Sos, the kitten thing might really have some impact. All kinds of thing can be the triggers and you have felt good for so long this can through you for a loop. You won't go back though and this will pass, just a set back after a long time of doing well. Nothing is a complete cure for this its all management.Those racing thoughts are tied into the body and chemicals that cause the symptoms.below is some stress info to go over.Also, sometimes we can get a bug in the gut or the bateria goes out of balance or hormones at differt times of the year effect a person. The best thing is stay positive, I told BQ this many times, positive breds positive and negative breed negative.Also once it acts up it can be harder to get it back and balance, then it is to prevent it.I have had three, mmaybe four setbacks in three years know, one from food poisoning, I personally just blow it off and move forward and do my self HT everyday. You will get back to a balance you will see. Be nice to your gut with foods, stress, sleep ect and you will be fine. Also if it continues and is not better in a couple days let me know again.When I put my dog to sleep recently I had nausea from my emotions and some gut turning, but no flare ups, but I was also activel aware of it and countering it with staying balance as much as I could. Hope this helps I think its good your listening back again and this will reinforce well being for you.As IBSers we still can have fear of going back, or even a minor problem that normal people would blow off we are more aware and in tune with. This is in part all the years of IBS the brain still holds on to.if your symptoms have changed and if there are any red flags so to speak it maybe good to talk to the doctor about it.Sorry to hear this just let me know and will get you back on track. try to calm those thoughts and remind yourself you will be okay. Okay?


----------



## sickofsick (Nov 4, 1999)

Thanks eric. Sometimes it helps just to have someone remind you things do get better. I'll just keep plugging away and hopefully soon feel better.
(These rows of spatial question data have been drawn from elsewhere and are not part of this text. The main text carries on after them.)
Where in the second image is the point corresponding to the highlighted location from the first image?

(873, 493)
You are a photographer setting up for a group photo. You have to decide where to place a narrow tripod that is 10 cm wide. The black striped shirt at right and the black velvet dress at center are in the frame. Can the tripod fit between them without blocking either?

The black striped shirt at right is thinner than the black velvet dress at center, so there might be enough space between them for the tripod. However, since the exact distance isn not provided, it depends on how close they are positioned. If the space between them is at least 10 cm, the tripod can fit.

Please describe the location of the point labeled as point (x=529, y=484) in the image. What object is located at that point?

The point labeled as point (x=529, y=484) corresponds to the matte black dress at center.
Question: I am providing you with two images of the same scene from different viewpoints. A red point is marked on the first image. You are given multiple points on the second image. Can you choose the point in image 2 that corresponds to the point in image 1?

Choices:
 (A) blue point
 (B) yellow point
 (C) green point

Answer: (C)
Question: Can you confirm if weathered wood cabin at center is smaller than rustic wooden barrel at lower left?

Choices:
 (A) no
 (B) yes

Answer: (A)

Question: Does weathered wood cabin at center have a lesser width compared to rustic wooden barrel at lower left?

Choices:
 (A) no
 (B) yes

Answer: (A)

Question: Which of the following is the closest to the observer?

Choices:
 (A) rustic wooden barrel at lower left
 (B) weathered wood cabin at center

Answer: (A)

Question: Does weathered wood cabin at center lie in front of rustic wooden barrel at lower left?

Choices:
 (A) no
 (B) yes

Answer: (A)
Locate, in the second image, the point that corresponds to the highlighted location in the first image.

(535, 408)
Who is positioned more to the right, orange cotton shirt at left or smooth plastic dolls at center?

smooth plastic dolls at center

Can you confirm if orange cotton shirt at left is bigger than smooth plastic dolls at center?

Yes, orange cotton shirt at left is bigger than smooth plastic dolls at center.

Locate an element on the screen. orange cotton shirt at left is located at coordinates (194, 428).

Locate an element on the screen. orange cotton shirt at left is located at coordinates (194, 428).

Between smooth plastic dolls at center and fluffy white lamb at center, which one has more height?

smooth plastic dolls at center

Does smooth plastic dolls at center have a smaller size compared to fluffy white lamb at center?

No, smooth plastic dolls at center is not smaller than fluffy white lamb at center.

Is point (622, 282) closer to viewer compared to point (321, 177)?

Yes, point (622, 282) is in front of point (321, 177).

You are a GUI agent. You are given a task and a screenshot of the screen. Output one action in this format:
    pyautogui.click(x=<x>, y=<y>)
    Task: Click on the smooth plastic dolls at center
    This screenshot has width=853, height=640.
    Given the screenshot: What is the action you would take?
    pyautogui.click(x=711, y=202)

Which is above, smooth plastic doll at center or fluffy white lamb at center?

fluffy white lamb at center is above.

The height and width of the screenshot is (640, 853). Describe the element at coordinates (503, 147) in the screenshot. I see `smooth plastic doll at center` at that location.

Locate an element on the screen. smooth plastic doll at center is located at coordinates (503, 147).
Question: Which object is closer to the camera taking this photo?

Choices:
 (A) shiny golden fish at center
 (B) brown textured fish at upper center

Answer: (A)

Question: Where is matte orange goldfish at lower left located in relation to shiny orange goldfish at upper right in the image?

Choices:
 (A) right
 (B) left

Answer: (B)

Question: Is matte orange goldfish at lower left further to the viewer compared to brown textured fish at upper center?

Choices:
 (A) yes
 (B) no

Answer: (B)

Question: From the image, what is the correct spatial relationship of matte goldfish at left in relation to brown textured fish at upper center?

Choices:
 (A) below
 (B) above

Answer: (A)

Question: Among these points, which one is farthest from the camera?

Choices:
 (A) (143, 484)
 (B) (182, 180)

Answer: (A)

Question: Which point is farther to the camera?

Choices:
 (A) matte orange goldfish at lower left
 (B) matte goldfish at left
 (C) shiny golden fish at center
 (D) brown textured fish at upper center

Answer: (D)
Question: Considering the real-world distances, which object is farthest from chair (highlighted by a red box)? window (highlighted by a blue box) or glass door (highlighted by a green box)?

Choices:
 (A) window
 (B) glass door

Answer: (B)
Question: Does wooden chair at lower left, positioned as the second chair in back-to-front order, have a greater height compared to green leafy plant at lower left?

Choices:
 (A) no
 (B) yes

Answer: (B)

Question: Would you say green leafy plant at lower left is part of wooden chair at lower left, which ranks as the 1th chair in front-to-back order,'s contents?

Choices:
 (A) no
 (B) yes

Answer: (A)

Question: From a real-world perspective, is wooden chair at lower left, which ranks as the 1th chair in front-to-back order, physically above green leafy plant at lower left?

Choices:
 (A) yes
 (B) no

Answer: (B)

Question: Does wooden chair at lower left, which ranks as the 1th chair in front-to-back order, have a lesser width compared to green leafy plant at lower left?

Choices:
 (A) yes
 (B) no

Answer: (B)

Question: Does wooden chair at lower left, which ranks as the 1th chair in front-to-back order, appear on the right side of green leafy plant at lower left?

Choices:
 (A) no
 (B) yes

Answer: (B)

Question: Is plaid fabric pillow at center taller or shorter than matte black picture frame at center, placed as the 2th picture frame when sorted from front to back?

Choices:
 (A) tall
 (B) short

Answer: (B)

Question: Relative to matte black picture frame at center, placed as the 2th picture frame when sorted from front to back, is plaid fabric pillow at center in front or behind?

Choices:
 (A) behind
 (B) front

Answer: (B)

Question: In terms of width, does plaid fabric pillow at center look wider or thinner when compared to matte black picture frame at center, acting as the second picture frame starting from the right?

My symptoms haven't changed, same old painful cramps and urgency. Maybe when all this kitten stuff is over I'll feel better. Three have to go by Monday so I can get the mom in to get fixed then two weeks later the other litter goes and that mom goes in. I forgot how easy it is to get attached to the little buggers. Anyway thanks again


----------



## JeanG (Oct 20, 1999)

Hi sickofsick:I'm sorry to hear of your setback. I think the kitty thing would do it to me, also. When we found a lump on my kitty (which we later found out was just a sweat gland and ok), I had D for a day from being so upset. But, as Eric said, things will clear up for you again.I don't have anything else to add, except hang in there, and keep on posting.







JeanG


----------



## BQ (May 22, 2000)

(((Sos))) Sorry you are feeling punky. Only thing I could add to the above is, there is a wicked Gastro virus going around up here. It is hitting some (like me and lil one) intensely but quick, others, I found out today, are struggling for near a week with it. So could be just a virus too.Hope you feel better soon.







BQ


----------



## sickofsick (Nov 4, 1999)

Jean and BQ thanks for the encouragement, I'm a bit better today, so far anyway. I have to start thinking positive again instead of worrying about it first thing in the morning like the old days.


----------



## eric (Jul 8, 1999)

How's it going SOS? Making some progress?


----------



## linda2001 (Apr 14, 2001)

Hope you are feeling better Sickofsick. Try and think positive and think how far you have come, I know personally how hard that can be sometimes. One thing I try and remember is that people without IBS also have bad stomach days sometimes.Hang in there!Linda


----------



## sickofsick (Nov 4, 1999)

eric, Linda thanks for asking. I have been somewhat better the last few days but not completely normal. A few bouts of cramping but not as intense. Today so far so good. I am a little nervous though. We are going to the cottage for the weekend and there will be seven people with one bathroom. Last time we went I didn't even think about it, I had progressed that far. I just want to get back to that.


----------



## JeanG (Oct 20, 1999)

Hi sos:I just wanted to say have fun over the weekend! I know it's hectic only having one bathroom, but at least you're getting a break from the daily grind.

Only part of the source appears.